[Freemint-list] When cross compiling native gcc, 'include-fixed' contains stuff from /usr

Vincent Rivière vincent.riviere at freesbee.fr
Sun Sep 24 11:53:40 MSD 2017


On 24/09/2017 à 04:19, Miro Kropáček wrote:
> My native gcc archive now contains a lot of crap in
> $PREFIX/lib/gcc/m68k-atari-mint/7.2.0/include-fixed, like SDL2, KDE,
> xorg headers... any idea how to avoid it and yet have the /usr
> "destination" ?
If I understand well, you mean that, when running configure, all the 
contents of /usr/include are copied to 
/usr/lib/gcc/m68k-atari-mint/7.2.0/include-fixed. Am I right? Anyway, this 
looks very wrong.

The first question is:
What is the purpose of fixincludes?
As far as I understand, it was introduced to handle the following situation. 
Let's take an old UNIX operating system like HP-UX or Solaris. The system 
already has its own proprietary C compiler, and associated includes. Then 
you want to install GCC on that machine. GCC will reuse the old headers, but 
unfortunately they might contain some code incompatible with GCC. So 
fixincludes tries to make those old includes compatible with GCC, and put 
the result into include-fixed.
Of course this is legitimate for system includes, but this should not happen 
with third-party includes (?).

I'm not familiar with that fixinclude stuff, so here are only a few 
considerations which might help to progress.

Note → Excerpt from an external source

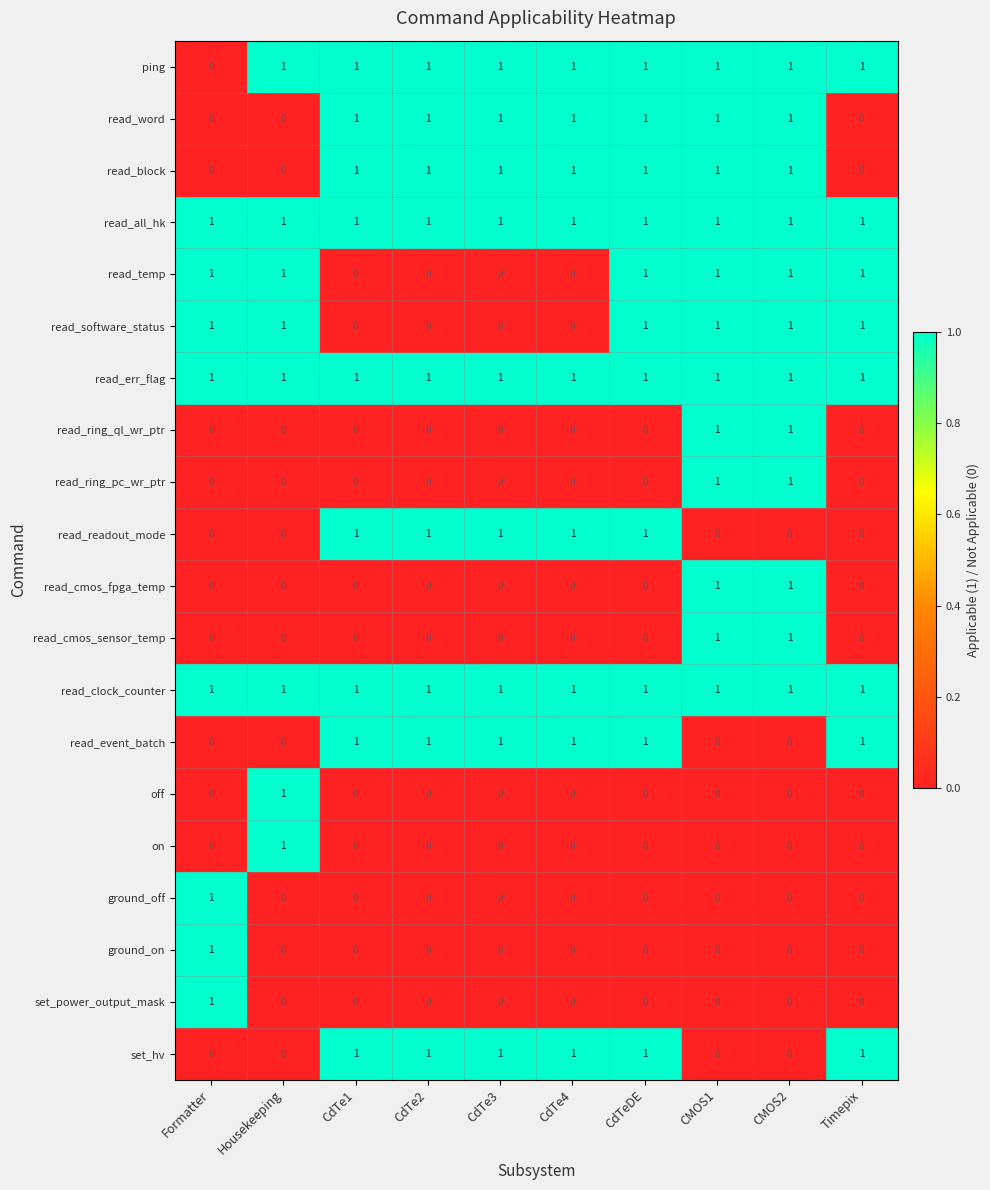

Count the number of categories in the chart.

10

- What happens on Linux, when compiling native GCC for Linux? If /usr is 
copied as you describe for MiNT, include-fixed should become full of mess, 
while I'm pretty sure it does not happen.

- I'm pretty sure that fixincludes is not used at all on Linux. Because 
fixincludes is only required when GCC uses the includes of an old compiler. 
While on Linux, GCC is the only compiler, and by design the headers in 
/usr/include are already compatible with GCC.
And it should be the same on MiNT.

- Originally, I did't enable fixincludes for the m68k-atari-mint target. 
But, as Alan pointed me, <syslimits.h> was not properly installed. So I 
enabled fixincludes for MiNT. See there:
https://github.com/freemint/m68k-atari-mint-gcc/commit/9835ac6ff1955daf699008cc5f8d70bd17286346
That commit is a bit messy, only the bottom part about 
gcc/config/m68k/t-mint is relevant.

- So my advice would be to disable fixincludes, and make the whole GCC 
compilation work fine without that. That might require some fixes in the 
MiNTLib headers.

- On the other hand, maybe the solution is just to use --with-headers, with 
the contents of the missing mintlib-headers package. I'm not sure how that 
combines with the fixincludes stuff.

Well, all the above are just ideas from my memory. Maybe just total rubbish. 
Take that as starting points, I hope that will help you to go forward.